Making your own goat cheese might sound complicated and time consuming but I was happy to find it’s easy-peasy. No toodle to the health food store for cheese-making rennet required (unless that health food store sells raw goat milk like mine). It only requires whole goat milk, lemon juice, a food thermometer and a little of your sweet (or savory) time.
If you do have access to raw goat milk, please consider it, not only for the many, many health benefits associated with raw (read: as nature intended) milk, but also because it makes a superior cheese.
Please note that it will likely be impossible to make cheese out of ultra-pasteurized milk, as the ultra pasteurization process so manipulates the milk molecules that it’s darn near impossible to achieve curdling. Yeesh, milk that won’t curdle? Creepy.
My raw milk comes courtesy of Claravale Farm, which is one of two independent dairies currently supplying California with raw milk, the other being Organic Pastures Dairy. Claravale’s milk comes from pastured, beautiful Jersey cows, who are considered to have some of the richest, most delicious milk available. I quite agree. Plus, they are completely adorable. In addition to their beautiful cows, Claravale supplies luscious, tangy goat milk.
Their website has a great FAQ page for those of you who would like to learn more about raw milk and pastured, healthy cows. And, if you’re like myself, you’ll be interested in reading the two articles on their links page regarding the over-zealous, overreaching governmental agencies and legislators trying to unfairly ban all raw milk sales.
I will address the health benefits of raw milk and the outrageous federal and state harassment of raw milk farmers, consumers and other small farmers in an upcoming post.
But enough with legal battles! Let’s talk cheese.
I found this recipe after hunting for various ways to make goat cheese. While rennet is easily available, it’s not the kind of thing most folks keep in their cupboard for cheese making emergencies.
After comparing a few recipes, I followed this one from SeriousEats.com pretty closely.
1 quart (liter) whole goat milk
1/4 cup fresh lemon juice
pinch of salt
2 Tbsp fresh basil, finely chopped (optional)

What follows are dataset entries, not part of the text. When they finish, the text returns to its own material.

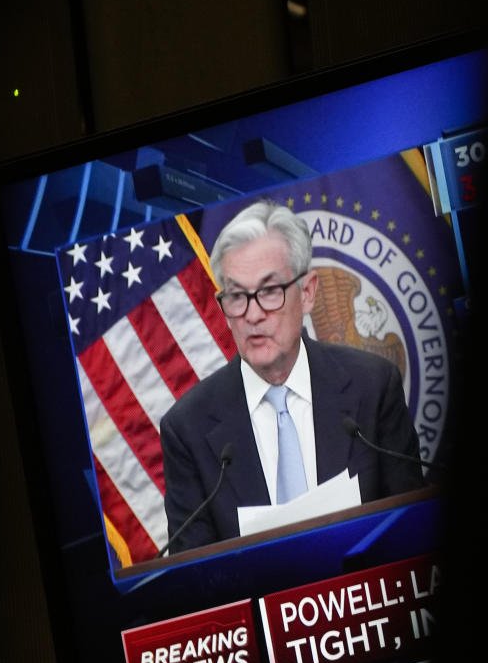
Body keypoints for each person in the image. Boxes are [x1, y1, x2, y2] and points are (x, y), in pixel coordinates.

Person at [159, 200, 425, 554]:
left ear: (308, 292)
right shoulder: (187, 428)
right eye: (237, 296)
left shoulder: (373, 387)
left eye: (269, 291)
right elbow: (196, 580)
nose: (252, 314)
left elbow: (412, 535)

1 Tbsp fresh rosemary, finely chopped (optional
Pour the goats milk into a sauce pan and bring to exactly 180F (82C). The milk will become frothy but be sure it doesn’t boil.

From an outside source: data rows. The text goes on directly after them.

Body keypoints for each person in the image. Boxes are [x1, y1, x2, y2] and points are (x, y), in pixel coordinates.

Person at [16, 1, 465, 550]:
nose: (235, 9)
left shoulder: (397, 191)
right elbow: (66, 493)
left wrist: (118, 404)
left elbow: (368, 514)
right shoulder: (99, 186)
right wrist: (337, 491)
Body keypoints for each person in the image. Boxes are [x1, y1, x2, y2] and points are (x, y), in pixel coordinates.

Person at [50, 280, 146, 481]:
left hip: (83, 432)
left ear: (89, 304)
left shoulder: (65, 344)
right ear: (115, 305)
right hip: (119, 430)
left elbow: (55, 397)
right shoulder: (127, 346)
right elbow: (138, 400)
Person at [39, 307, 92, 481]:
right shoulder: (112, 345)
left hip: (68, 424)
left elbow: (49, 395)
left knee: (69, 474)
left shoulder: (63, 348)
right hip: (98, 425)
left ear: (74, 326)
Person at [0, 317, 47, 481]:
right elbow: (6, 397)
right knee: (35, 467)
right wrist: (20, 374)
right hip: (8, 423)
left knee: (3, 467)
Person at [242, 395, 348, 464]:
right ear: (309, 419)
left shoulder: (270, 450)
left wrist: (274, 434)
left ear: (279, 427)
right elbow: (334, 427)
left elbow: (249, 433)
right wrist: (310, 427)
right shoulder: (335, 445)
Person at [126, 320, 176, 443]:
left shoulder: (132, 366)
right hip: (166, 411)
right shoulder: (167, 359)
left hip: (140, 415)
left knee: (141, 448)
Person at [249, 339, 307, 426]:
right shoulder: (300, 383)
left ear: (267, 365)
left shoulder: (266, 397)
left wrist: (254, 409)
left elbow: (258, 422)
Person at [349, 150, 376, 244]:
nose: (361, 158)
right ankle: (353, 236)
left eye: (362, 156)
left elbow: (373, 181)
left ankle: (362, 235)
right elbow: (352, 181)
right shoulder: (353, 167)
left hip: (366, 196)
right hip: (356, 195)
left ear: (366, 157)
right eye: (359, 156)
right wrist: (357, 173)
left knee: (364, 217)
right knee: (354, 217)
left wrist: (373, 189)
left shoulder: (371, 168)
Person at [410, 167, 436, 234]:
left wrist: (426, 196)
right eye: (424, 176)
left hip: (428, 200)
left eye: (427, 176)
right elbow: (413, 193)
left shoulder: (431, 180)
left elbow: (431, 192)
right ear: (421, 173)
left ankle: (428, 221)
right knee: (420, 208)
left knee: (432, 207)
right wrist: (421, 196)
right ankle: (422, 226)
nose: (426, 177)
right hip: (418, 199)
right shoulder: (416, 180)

Take the milk off the heat and pour in the lemon juice.
Lightly stir and allow it to curdle for about 10 minutes, or until the temperature lowers to 120F (48C). A word of caution from experience: do not scrape the bottom of your pot as there will likely be a thin layer of lightly burned milk that will turn into ribbons of brown curd which are harmless and taste fine, but aren’t so pretty.
When the curd has floated to the bottom of the pot leaving the clear whey on top, ladle the curd through a triple layer of cheese cloth to avoid losing the smallest curds. Keep the whey as a healthy addition to your morning protein shake or to add zingy flavor to soups.

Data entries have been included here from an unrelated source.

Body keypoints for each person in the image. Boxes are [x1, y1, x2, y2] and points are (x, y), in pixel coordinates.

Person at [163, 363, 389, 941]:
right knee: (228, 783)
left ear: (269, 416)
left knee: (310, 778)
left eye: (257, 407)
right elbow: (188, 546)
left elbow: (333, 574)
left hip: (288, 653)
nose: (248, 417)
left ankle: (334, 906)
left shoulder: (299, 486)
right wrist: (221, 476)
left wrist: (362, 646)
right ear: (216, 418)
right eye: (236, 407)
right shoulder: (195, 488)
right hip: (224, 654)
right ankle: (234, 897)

Tie the ends of the cheesecloth over a spatula or other long utensil and allow the cheese to drain over a bowl large enough to keep the cheese from dipping into the whey. Set in your refrigerator to drain for at least 12 hours or longer. A day or two will help to enhance and ripen the flavor.
Now you can choose whether to spice it up or not! Add a little salt if you like plain goat cheese, add herbs for a savory experience or cranberries and pecans for a tangy sweet treat. Whatever you decide, be sure to add just a bit of salt to enhance those flavors. I decided to use fresh basil and rosemary with a few grinds of black pepper, but experiment with oregano, tarragon, marjoram, lemon or orange zest, garlic, sundried tomatoes, porcini mushrooms… Be creative! Mix everything together well, then roll and pat into a tight ball. Keeps up to a week in the fridge.